Sitrep A: 29/3/82: 08.00 hrs: B: Troop to cancel training. Move to Gibraltar: C: Heli lift 17.00: D: RV SAS liaison GHQ: Gib.
S ergeant John ‘Blue’ Harding was like every SAS trooper – a sucker for a fastball, the adrenalin buzz of approaching action even more of a turn-on when he was left to speculate about the nature of the operation. He listened as Luke Tuikabe, Graunch Powell and Digger Patterson boxed the options endlessly, shouting above the noise of the heli. The big Fijian, Luke, was the most excitable of them all, throwing his huge frame around, laughing, threatening to pick up the other pair, a feat of which he was easily capable.
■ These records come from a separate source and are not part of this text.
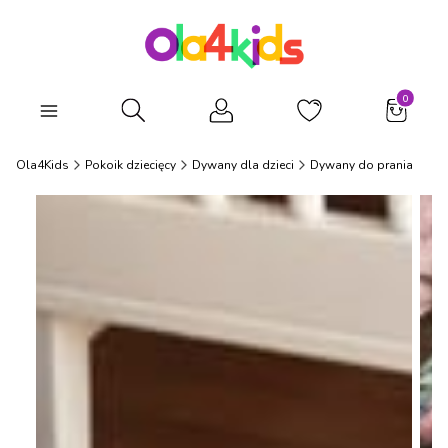
Produkty
Otwórz wyszukiwarkę
Ola4Kids
Pokoik dziecięcy
Dywany dla dzieci
Dywany do prania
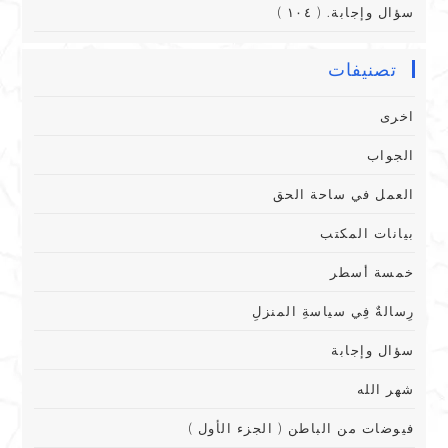
سؤال وإجابة. ( ١٠٤ )
تصنيفات
اخرى
الجواب
العمل في ساحة الحق
بيانات المكتب
خمسة أسطر
رِسالةٌ فِي سياسةِ المنزلِ
سؤال وإجابة
شهر الله
فيوضات من الباطن ( الجزء الأول )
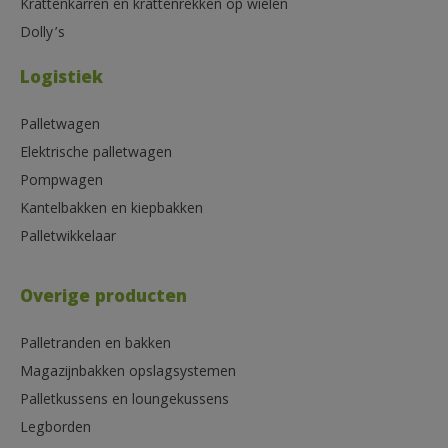
Krattenkarren en krattenrekken op wielen
Dolly’s
Logistiek
Palletwagen
Elektrische palletwagen
Pompwagen
Kantelbakken en kiepbakken
Palletwikkelaar
Overige producten
Palletranden en bakken
Magazijnbakken opslagsystemen
Palletkussens en loungekussens
Legborden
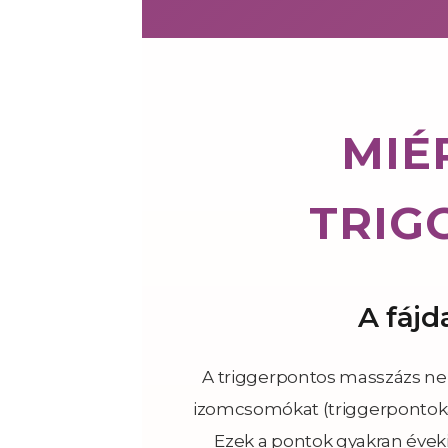
MIÉ
TRIG
A fájd
A triggerpontos masszázs nem a
izomcsomókat (triggerpontokat
Ezek a pontok gyakran évekig 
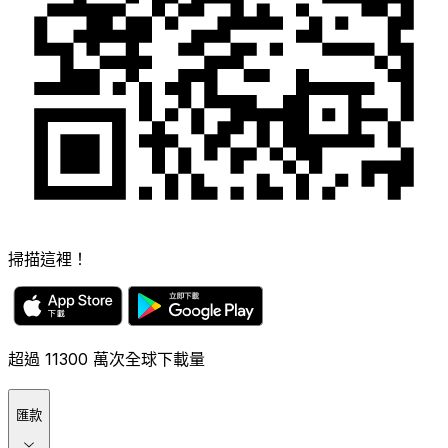
掃描這裡！
超過 11300 萬次全球下載量
匯款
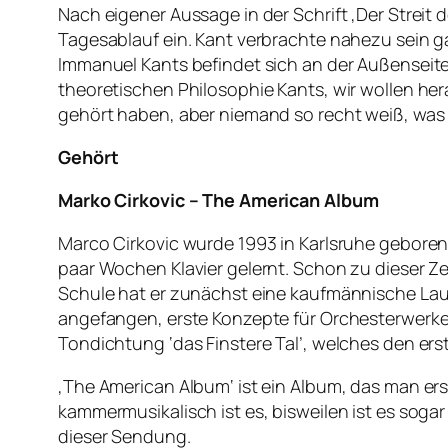
Nach eigener Aussage in der Schrift ‚Der Streit 
Tagesablauf ein. Kant verbrachte nahezu sein g
Immanuel Kants befindet sich an der Außenseite
theoretischen Philosophie Kants, wir wollen her
gehört haben, aber niemand so recht weiß, was d
Gehört
Marko Cirkovic – The American Album
Marco Cirkovic wurde 1993 in Karlsruhe geboren
paar Wochen Klavier gelernt. Schon zu dieser Z
Schule hat er zunächst eine kaufmännische Lauf
angefangen, erste Konzepte für Orchesterwerke 
Tondichtung ‘das Finstere Tal’, welches den erst
‚The American Album‘ ist ein Album, das man erst
kammermusikalisch ist es, bisweilen ist es soga
dieser Sendung.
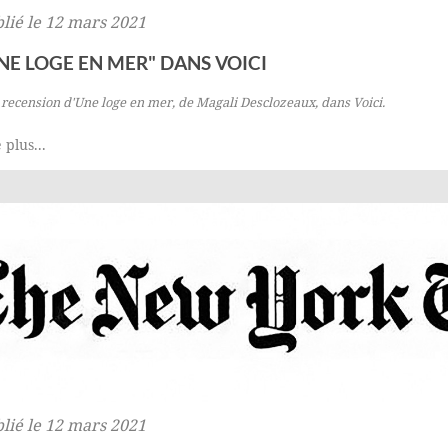
lié le 12 mars 2021
NE LOGE EN MER" DANS VOICI
recension d'
Une loge en mer
, de Magali Desclozeaux, dans Voici.
 plus...
lié le 12 mars 2021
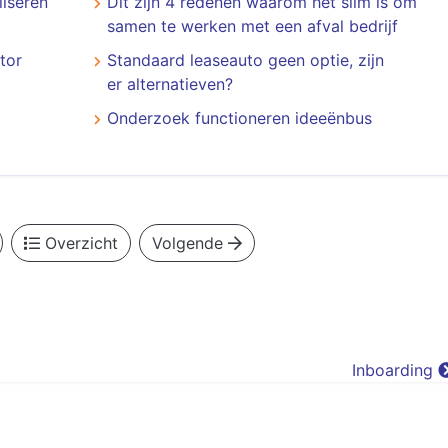
liseren
​​​​​​​Dit zijn 4 redenen waarom het slim is om
samen te werken met een afval bedrijf
tor
Standaard leaseauto geen optie, zijn
er alternatieven?
Onderzoek functioneren ideeënbus
Overzicht
Volgende
Inboarding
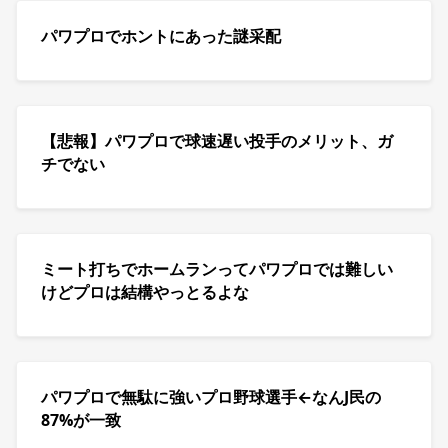
パワプロでホントにあった謎采配
【悲報】パワプロで球速遅い投手のメリット、ガ
チでない
ミート打ちでホームランってパワプロでは難しい
けどプロは結構やっとるよな
パワプロで無駄に強いプロ野球選手←なんJ民の
87%が一致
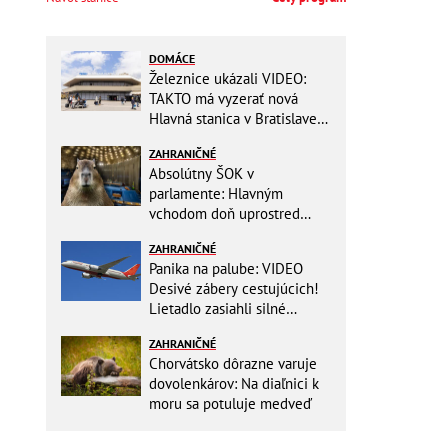
DOMÁCE
Železnice ukázali VIDEO:
TAKTO má vyzerať nová
Hlavná stanica v Bratislave!
Detský kútik aj bezbarierové
ZAHRANIČNÉ
toalety
Absolútny ŠOK v
parlamente: Hlavným
vchodom doň uprostred
zasadania napochodovali
ZAHRANIČNÉ
KAPYBARY, kde sa tam
Panika na palube: VIDEO
nabrali?
Desivé zábery cestujúcich!
Lietadlo zasiahli silné
turbulencie! 17 zranených
ZAHRANIČNÉ
Chorvátsko dôrazne varuje
dovolenkárov: Na diaľnici k
moru sa potuluje medveď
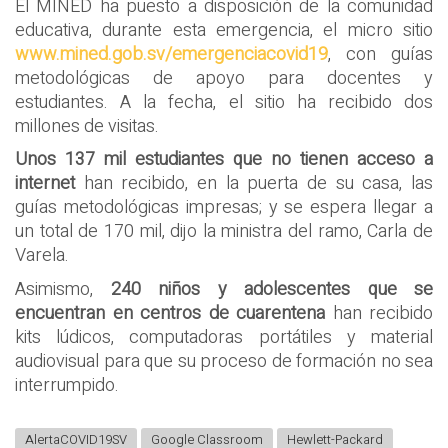
El MINED ha puesto a disposición de la comunidad
educativa, durante esta emergencia, el micro sitio
www.mined.gob.sv/emergenciacovid19
, con guías
metodológicas de apoyo para docentes y
estudiantes. A la fecha, el sitio ha recibido dos
millones de visitas.
Unos 137 mil estudiantes que no tienen acceso a
internet
han recibido, en la puerta de su casa, las
guías metodológicas impresas; y se espera llegar a
un total de 170 mil, dijo la ministra del ramo, Carla de
Varela.
Asimismo,
240 niños y adolescentes que se
encuentran en centros de cuarentena
han recibido
kits lúdicos, computadoras portátiles y material
audiovisual para que su proceso de formación no sea
interrumpido.
AlertaCOVID19SV
Google Classroom
Hewlett-Packard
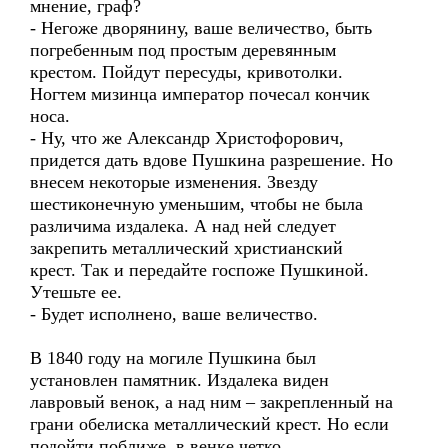
мнение, граф?
- Негоже дворянину, ваше величество, быть
погребенным под простым деревянным
крестом. Пойдут пересуды, кривотолки.
Ногтем мизинца император почесал кончик
носа.
- Ну, что же Александр Христофорович,
придется дать вдове Пушкина разрешение. Но
внесем некоторые изменения. Звезду
шестиконечную уменьшим, чтобы не была
различима издалека. А над ней следует
закрепить металлический христианский
крест. Так и передайте госпоже Пушкиной.
Утешьте ее.
- Будет исполнено, ваше величество.
В 1840 году на могиле Пушкина был
установлен памятник. Издалека виден
лавровый венок, а над ним – закрепленный на
грани обелиска металлический крест. Но если
подойти поближе, в венке четко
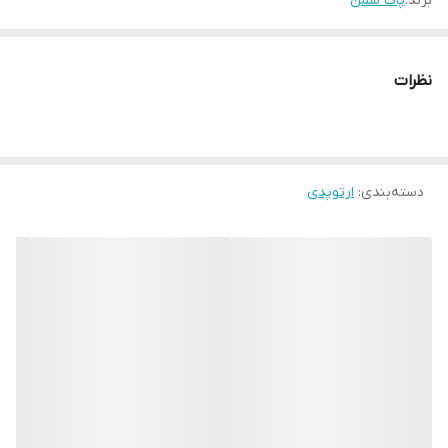
برند:
پاک سمن
نظرات
دسته‌بندی
:
ارتوپدی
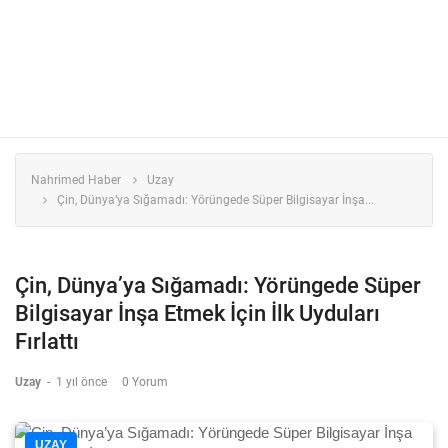
Nahrimed Haber
Uzay
Çin, Dünya’ya Sığamadı: Yörüngede Süper Bilgisayar İnşa...
Çin, Dünya’ya Sığamadı: Yörüngede Süper
Bilgisayar İnşa Etmek İçin İlk Uyduları
Fırlattı
Uzay
-
1 yıl önce
0 Yorum
UZAY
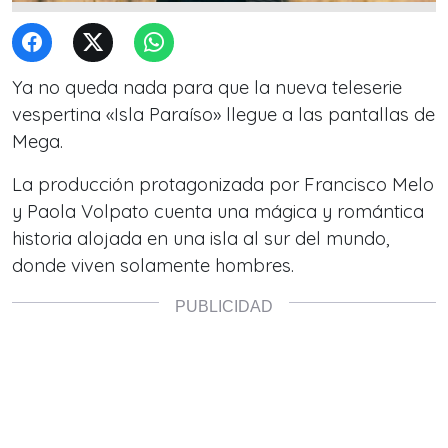
Ya no queda nada para que la nueva teleserie
vespertina «Isla Paraíso» llegue a las pantallas de
Mega.
La producción protagonizada por Francisco Melo
y Paola Volpato cuenta una mágica y romántica
historia alojada en una isla al sur del mundo,
donde viven solamente hombres.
Blue, when they included him, just sat back, said nothing and smiled. He’d been in the Regiment longer than these guys. He knew that whatever they thought they were up for it would be something completely different. The law of King Sod said this: that if the four of them had spent the last two weeks on an ‘O’ class sub, working their bollocks off, practising float-on, float-off drills in an eight-man Gemini inflatable, then wherever they were bound for now was likely to be halfway up a mountain and as dry as a witch’s tit. When he heard the BBC World Service, Blue found out he was well wrong!